By: Quinn Potter
Falling Skies: The Game is a strategy title based on TNT’s popular sci-fi television series of the same name. If you’re unfamiliar, the setup is the fairly standard aliens-have-invaded-the-Earth and humans-are-fighting-for-survival. Now that you know what’s at stake, let’s play some Falling Skies.
The controls are awkwardly laid out compared to other games of this type. “A” is used for attack and cannot be re-mapped, so this might take time to get used to. Other than the layout, the controls are fairly responsive.
The graphics are average. The cut scenes have a bit of a cartoonish quality to them. For missions, there are multiple environments to choose from. All of the settings are different variations of a scorched Earth where aliens have left a wake of grime, decay and destruction. The forest setting has some nice details such as small fires that emit a nice quality of both smoke and sparks. Unless you are actively attacking, the view is usually face-to-face with character cut scenes of wordy explanations or you have an aerial view, which isn’t as helpful as you might like.
In general, there’s a nice matchup of sound effects and actions. The characters have limited dialogue and there are small fires burning in almost every scene, so those can get a bit repetitive. The music consists of muted horn/orchestral notes over and over again.
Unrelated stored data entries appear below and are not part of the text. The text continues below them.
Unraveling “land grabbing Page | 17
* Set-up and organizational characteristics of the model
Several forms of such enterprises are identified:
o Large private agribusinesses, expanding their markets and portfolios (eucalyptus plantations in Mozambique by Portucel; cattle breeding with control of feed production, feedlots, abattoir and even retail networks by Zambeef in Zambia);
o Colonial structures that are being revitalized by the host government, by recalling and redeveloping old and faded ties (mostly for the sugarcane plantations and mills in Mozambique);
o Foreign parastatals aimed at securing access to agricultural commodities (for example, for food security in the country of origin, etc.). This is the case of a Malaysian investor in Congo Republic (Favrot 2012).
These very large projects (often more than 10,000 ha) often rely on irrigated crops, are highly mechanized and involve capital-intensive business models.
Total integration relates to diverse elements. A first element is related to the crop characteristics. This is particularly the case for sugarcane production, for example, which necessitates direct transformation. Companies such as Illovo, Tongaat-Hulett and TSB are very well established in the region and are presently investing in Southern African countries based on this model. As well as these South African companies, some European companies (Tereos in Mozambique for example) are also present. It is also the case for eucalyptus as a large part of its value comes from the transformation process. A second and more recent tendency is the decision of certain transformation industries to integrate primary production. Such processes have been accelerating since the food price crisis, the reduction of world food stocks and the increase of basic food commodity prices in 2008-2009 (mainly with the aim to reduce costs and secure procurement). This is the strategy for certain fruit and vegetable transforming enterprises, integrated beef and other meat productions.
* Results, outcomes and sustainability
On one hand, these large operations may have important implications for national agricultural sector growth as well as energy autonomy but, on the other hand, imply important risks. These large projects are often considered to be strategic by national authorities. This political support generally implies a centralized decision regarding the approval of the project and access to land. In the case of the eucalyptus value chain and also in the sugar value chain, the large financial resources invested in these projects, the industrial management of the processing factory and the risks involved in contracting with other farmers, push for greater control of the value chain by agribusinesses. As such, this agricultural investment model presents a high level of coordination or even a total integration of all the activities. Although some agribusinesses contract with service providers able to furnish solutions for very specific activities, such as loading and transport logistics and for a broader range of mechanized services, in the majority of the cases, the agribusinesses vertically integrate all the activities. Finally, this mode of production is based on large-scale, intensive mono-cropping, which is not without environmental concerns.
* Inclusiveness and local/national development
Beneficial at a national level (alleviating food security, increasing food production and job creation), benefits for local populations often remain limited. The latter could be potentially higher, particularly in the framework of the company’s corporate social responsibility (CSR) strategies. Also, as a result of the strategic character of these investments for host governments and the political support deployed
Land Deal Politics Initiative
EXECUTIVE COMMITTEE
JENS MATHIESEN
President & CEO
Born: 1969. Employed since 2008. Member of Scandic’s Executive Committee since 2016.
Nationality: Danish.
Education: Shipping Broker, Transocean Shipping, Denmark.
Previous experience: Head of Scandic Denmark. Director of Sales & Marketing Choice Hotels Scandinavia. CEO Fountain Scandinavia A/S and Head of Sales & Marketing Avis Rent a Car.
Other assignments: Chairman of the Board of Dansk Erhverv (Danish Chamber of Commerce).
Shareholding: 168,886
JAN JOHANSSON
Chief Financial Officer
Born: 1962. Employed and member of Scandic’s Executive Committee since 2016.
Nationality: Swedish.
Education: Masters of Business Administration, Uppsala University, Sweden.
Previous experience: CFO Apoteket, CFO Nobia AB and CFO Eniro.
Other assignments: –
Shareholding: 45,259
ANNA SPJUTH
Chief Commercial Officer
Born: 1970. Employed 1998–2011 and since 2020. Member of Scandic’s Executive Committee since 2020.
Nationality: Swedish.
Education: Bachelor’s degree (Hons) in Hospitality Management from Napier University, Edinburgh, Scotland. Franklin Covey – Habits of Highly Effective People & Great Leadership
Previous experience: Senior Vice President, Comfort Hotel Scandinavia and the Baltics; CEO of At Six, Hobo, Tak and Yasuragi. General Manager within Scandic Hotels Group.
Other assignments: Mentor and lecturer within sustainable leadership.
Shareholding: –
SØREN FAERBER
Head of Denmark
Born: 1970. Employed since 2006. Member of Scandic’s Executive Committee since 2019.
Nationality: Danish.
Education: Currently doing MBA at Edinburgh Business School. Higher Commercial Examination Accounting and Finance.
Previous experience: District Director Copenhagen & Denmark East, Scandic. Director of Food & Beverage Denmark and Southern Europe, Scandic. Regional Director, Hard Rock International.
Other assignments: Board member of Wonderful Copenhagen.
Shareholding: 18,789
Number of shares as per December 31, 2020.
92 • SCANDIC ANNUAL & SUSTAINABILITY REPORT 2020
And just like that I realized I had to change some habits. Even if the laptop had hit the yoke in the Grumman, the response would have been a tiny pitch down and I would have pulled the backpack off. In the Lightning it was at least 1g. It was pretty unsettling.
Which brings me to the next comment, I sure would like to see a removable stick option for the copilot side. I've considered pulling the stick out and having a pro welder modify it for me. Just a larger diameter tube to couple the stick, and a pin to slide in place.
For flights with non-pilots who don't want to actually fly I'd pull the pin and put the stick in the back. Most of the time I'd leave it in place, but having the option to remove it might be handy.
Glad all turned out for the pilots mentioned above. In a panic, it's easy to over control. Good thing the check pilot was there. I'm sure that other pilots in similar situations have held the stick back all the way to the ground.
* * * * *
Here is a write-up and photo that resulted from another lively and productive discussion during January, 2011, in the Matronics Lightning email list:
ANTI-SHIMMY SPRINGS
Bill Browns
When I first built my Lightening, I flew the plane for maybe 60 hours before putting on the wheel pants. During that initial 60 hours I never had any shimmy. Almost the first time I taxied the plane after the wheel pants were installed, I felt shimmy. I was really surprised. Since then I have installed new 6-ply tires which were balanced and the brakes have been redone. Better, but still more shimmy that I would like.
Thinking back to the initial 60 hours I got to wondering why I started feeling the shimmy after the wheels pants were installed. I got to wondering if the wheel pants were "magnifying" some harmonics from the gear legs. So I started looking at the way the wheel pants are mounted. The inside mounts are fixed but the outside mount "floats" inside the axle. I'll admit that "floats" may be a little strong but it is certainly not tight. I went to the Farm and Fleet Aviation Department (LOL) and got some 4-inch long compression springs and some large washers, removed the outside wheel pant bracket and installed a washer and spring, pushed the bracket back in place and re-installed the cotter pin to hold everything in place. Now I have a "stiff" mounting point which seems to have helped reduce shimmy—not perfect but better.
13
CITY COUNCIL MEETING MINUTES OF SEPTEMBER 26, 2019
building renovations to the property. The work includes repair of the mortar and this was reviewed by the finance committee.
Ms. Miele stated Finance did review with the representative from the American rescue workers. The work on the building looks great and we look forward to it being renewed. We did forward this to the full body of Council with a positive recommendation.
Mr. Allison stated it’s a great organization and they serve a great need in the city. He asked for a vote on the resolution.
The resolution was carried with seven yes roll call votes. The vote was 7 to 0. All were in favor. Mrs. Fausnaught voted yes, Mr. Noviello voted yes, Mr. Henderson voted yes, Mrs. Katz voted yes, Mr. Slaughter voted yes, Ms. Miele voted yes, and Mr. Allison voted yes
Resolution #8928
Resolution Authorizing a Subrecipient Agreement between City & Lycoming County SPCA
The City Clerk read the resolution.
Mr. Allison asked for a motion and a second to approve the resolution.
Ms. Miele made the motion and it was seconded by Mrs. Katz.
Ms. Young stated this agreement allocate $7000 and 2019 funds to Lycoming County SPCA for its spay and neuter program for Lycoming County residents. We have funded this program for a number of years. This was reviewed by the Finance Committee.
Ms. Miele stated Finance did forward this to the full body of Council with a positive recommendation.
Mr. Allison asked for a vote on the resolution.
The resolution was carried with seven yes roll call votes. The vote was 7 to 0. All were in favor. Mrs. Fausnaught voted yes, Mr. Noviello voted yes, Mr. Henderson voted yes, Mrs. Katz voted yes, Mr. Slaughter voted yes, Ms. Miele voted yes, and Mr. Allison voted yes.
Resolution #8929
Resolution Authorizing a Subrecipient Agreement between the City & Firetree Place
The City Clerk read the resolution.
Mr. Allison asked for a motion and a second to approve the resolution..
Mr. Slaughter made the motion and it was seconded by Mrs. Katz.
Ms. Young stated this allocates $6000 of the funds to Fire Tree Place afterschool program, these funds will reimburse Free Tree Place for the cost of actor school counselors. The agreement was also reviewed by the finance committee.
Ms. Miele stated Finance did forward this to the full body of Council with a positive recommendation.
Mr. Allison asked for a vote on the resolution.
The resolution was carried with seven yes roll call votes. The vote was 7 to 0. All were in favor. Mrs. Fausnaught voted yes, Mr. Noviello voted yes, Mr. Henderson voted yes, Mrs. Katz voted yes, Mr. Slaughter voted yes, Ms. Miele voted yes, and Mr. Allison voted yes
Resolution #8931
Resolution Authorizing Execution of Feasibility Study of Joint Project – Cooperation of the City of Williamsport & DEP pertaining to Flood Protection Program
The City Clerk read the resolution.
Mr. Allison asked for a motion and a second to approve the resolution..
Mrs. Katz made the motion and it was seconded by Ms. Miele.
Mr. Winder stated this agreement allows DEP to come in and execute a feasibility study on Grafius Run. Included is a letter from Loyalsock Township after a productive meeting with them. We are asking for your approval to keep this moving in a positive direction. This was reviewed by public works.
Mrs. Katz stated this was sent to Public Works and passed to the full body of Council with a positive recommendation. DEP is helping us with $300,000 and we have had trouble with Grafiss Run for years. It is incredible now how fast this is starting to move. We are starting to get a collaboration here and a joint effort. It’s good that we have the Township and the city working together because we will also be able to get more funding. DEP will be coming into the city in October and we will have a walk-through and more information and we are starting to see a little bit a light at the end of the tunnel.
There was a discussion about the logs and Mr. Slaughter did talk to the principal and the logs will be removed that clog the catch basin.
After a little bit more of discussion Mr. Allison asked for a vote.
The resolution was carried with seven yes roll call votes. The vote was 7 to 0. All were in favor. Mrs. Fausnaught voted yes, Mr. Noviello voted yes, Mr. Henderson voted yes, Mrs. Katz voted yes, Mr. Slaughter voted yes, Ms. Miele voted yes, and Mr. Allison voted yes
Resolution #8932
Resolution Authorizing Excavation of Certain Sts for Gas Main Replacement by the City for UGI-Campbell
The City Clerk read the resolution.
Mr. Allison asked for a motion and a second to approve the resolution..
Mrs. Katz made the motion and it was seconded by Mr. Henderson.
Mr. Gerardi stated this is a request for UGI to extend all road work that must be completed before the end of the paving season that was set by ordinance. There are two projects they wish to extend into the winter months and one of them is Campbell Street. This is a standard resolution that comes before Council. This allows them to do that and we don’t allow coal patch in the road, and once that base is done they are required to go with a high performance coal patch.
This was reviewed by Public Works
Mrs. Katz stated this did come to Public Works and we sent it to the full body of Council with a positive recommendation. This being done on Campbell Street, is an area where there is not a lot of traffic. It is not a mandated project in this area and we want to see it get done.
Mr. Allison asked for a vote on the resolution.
To start, the tutorial has you destroy the radio tower that is intercepting radio signals so the aliens won’t know your whereabouts. After the tutorial, you go to base camp. Here, you can go to the war room, armory, workshop, infirmary, memorial, or menu.
The war room shows you the available mission sites, such as “tank takedown,” “shipping land,” “diplomatic engagement” or “scrounging for scraps.” (These are just some examples. There are numerous other missions.) The armory shows your units, which gives you stats on all of the characters, their equipment and their skills. The workshop consists of weapons you can buy with metal, which you get from completing missions. The infirmary walks you through those who are wounded while the memorial gives you a list of fighters you have lost.
In most of the missions, it’s almost impossible to know where to go until an alien pops up to guide your choices. There are no clear landmarks, characters, signs, or other information to help you. This aspect makes the open-ended gameplay more frustrating than appealing.
To add to the confusion, there are supposed to be some helpful aliens that show up from time to time – oh, and there are some humans who have been “turned” so they are bad. If that doesn’t add enough layers, you’re not just one character, but a bunch of different ones with a wide range of weapons and abilities.
All these qualities add up to action that can be somewhat slow compared to most warfare games. When the dark scenes, repetitive sounds and limited dialogue are combined with wasted minutes spent running around what looks like the back lot of a movie studio, the effect can be rather mind numbing.
If you’ve been following the televised Falling Skies series, characters and settings may seem familiar and easier to interpret. For those who are not between seasons three and four of the TV series, however, Falling Skies: The Game loses something in translation. The layout and objectives are almost incomprehensible for a true novice to the series.